— To do —
Would you return every line of the listing below that has "changes" in it?

— Record set —
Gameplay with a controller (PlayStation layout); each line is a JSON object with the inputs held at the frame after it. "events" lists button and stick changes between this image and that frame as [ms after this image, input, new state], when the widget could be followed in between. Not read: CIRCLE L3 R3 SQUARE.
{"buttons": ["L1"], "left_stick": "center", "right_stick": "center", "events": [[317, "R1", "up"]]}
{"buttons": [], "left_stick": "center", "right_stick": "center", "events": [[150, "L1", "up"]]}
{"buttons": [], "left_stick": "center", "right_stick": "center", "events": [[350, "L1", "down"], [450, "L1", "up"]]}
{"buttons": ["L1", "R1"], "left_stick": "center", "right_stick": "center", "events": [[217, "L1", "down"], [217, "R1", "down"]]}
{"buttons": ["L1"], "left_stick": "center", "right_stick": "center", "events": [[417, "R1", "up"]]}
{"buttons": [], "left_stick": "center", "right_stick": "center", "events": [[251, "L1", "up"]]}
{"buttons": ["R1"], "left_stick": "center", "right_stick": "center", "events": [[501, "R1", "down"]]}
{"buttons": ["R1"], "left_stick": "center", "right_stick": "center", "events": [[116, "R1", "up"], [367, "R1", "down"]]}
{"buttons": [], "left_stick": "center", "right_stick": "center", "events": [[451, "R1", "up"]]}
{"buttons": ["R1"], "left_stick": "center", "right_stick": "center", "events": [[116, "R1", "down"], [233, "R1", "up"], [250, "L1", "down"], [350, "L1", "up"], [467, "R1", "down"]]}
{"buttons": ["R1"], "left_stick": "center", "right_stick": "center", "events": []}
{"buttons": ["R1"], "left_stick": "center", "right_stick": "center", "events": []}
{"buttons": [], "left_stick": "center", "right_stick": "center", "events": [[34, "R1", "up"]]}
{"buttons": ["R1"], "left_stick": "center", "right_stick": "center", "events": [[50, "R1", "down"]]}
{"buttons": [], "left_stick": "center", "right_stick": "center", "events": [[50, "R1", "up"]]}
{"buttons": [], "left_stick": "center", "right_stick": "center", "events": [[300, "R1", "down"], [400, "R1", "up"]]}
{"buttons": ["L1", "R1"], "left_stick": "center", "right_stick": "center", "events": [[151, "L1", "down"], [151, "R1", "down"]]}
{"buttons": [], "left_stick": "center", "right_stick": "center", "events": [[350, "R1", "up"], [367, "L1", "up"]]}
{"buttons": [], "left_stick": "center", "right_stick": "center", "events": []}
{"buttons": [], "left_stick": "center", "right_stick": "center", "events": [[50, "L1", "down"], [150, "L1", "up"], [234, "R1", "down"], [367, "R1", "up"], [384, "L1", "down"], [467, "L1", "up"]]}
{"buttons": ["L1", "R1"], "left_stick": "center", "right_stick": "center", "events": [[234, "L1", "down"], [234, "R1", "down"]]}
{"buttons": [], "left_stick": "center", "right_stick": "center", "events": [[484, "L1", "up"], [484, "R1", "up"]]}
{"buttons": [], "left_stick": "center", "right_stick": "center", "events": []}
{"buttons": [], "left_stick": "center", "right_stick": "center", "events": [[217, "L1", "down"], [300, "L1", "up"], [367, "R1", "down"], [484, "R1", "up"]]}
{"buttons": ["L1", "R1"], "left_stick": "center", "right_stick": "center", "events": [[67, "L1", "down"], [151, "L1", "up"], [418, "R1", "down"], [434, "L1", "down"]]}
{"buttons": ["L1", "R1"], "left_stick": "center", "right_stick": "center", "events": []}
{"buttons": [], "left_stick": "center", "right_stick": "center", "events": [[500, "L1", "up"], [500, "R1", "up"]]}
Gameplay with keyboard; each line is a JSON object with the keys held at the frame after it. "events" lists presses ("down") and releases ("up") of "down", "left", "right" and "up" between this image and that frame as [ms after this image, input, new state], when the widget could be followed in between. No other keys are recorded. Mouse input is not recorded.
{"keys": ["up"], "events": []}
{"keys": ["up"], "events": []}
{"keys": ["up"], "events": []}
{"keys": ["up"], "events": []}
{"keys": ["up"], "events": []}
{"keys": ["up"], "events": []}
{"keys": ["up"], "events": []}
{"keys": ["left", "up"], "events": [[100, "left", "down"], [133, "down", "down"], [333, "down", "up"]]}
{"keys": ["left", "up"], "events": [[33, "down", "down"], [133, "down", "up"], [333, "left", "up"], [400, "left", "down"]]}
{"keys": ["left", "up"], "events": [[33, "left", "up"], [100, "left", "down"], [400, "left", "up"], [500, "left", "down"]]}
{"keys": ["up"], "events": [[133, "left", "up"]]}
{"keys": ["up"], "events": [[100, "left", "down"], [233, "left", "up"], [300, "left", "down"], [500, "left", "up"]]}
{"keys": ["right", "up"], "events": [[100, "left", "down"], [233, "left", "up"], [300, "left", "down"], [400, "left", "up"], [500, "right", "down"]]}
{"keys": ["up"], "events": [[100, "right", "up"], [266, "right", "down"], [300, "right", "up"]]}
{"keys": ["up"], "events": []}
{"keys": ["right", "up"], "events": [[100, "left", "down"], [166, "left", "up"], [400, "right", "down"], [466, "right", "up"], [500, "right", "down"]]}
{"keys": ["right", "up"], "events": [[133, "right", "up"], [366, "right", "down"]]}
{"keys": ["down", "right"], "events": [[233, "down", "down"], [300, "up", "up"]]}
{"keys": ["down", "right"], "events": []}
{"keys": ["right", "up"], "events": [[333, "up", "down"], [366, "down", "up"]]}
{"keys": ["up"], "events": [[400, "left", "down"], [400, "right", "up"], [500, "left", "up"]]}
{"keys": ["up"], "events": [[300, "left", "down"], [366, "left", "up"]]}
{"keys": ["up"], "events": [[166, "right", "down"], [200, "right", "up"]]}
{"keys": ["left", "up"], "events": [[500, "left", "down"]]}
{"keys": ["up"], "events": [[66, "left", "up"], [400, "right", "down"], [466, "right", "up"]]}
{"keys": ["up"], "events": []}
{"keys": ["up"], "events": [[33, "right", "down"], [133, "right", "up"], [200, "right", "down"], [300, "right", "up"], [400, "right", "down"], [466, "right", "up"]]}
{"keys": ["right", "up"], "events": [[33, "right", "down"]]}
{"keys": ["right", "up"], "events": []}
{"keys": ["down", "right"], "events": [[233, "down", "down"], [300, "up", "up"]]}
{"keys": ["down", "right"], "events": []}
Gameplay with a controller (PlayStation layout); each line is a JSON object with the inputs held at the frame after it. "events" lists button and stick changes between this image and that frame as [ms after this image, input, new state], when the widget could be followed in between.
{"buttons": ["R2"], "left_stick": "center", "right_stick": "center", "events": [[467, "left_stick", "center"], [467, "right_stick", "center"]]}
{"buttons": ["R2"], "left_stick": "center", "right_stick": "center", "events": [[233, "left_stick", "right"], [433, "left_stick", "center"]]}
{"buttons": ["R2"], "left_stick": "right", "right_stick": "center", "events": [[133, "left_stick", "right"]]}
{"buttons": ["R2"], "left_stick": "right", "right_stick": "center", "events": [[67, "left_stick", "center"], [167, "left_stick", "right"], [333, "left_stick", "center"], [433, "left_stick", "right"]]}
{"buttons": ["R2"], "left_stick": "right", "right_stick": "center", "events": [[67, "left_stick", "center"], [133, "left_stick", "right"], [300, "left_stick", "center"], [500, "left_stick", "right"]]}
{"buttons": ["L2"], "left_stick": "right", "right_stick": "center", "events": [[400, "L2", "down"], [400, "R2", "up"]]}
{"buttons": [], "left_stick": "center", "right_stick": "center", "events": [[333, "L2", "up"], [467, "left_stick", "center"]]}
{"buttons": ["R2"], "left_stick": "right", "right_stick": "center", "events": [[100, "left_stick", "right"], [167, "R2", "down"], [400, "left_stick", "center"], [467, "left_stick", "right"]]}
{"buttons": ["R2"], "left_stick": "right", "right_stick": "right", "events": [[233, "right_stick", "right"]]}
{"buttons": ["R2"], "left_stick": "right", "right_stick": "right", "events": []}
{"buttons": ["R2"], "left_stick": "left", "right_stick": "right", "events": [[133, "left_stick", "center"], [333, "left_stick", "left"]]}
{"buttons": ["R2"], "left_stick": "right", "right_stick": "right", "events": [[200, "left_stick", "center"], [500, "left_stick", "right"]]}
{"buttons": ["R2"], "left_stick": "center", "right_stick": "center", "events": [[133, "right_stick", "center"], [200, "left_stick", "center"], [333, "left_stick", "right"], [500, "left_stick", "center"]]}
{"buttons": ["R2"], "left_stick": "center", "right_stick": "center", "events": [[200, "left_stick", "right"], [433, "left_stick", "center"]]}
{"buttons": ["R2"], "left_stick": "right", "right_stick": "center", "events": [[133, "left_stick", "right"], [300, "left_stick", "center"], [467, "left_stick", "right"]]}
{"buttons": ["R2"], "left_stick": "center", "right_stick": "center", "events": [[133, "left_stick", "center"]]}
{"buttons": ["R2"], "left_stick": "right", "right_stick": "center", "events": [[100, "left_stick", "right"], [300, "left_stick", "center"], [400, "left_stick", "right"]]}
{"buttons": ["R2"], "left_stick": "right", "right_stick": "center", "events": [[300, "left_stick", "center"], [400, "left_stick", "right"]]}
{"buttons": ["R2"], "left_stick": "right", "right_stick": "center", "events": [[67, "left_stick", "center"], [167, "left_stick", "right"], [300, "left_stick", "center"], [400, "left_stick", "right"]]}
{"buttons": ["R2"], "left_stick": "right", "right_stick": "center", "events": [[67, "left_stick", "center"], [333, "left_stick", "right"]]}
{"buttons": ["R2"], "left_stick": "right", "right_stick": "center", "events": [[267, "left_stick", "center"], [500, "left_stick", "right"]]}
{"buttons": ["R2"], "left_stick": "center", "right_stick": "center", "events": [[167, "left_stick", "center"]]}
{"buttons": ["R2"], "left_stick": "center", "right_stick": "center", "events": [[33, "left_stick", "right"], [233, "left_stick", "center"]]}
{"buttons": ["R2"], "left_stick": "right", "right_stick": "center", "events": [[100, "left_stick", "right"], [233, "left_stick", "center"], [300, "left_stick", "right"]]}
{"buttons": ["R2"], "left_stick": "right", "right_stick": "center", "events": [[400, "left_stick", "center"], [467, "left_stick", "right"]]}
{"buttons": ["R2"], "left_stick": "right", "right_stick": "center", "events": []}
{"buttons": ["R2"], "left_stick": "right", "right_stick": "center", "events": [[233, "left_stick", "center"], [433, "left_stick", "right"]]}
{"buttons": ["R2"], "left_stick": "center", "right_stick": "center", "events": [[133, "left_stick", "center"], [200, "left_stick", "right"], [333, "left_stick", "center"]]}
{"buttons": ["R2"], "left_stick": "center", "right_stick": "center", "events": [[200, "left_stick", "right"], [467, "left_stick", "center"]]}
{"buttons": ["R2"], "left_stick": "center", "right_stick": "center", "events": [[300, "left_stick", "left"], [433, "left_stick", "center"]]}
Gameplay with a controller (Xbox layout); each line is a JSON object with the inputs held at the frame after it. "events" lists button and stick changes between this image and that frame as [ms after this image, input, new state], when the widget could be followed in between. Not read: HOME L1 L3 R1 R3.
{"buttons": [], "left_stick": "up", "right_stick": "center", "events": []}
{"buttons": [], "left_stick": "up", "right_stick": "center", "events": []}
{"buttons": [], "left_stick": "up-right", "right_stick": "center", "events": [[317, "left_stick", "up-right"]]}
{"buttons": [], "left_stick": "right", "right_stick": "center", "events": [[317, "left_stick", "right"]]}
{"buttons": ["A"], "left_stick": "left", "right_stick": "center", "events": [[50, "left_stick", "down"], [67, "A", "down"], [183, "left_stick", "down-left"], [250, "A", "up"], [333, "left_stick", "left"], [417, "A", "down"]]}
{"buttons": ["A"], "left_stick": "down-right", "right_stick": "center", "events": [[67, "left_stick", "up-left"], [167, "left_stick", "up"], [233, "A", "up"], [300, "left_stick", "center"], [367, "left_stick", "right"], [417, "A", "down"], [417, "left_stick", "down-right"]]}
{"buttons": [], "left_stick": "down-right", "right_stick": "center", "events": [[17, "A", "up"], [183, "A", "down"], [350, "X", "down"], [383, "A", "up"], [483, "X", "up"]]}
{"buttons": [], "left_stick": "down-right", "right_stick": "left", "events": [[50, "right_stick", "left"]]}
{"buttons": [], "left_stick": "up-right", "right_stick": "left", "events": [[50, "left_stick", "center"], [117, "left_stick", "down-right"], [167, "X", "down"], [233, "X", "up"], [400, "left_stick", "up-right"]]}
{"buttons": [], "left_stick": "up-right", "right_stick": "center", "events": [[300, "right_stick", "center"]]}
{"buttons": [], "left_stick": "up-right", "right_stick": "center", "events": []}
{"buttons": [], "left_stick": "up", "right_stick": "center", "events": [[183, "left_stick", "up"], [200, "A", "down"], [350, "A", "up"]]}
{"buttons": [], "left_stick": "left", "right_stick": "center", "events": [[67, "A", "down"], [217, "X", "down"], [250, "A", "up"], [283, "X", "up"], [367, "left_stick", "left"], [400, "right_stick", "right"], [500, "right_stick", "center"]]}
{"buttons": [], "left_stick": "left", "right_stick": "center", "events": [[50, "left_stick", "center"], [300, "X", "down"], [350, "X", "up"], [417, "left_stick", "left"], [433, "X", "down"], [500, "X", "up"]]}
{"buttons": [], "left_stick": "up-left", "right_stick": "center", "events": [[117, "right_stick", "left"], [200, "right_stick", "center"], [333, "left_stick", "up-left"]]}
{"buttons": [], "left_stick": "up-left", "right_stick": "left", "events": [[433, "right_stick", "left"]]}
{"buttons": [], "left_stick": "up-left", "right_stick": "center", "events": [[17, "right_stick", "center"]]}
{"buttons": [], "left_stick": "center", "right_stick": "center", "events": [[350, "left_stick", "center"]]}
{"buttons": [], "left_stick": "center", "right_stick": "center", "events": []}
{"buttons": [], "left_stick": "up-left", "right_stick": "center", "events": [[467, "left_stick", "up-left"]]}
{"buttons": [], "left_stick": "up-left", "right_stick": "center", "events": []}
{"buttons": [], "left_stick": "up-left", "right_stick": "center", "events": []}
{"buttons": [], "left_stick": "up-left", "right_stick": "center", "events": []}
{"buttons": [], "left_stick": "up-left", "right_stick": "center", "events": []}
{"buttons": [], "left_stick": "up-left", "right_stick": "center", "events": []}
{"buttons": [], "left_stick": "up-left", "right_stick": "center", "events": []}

— Finished task —
Gameplay with a controller (PlayStation layout); each line is a JSON object with the inputs held at the frame after it. "events" lists button and stick changes between this image and that frame as [ms after this image, input, new state], when the widget could be followed in between. Not read: CIRCLE L3 R3 SQUARE.
Gameplay with a controller (PlayStation layout); each line is a JSON object with the inputs held at the frame after it. "events" lists button and stick changes between this image and that frame as [ms after this image, input, new state], when the widget could be followed in between.
Gameplay with a controller (Xbox layout); each line is a JSON object with the inputs held at the frame after it. "events" lists button and stick changes between this image and that frame as [ms after this image, input, new state], when the widget could be followed in between. Not read: HOME L1 L3 R1 R3.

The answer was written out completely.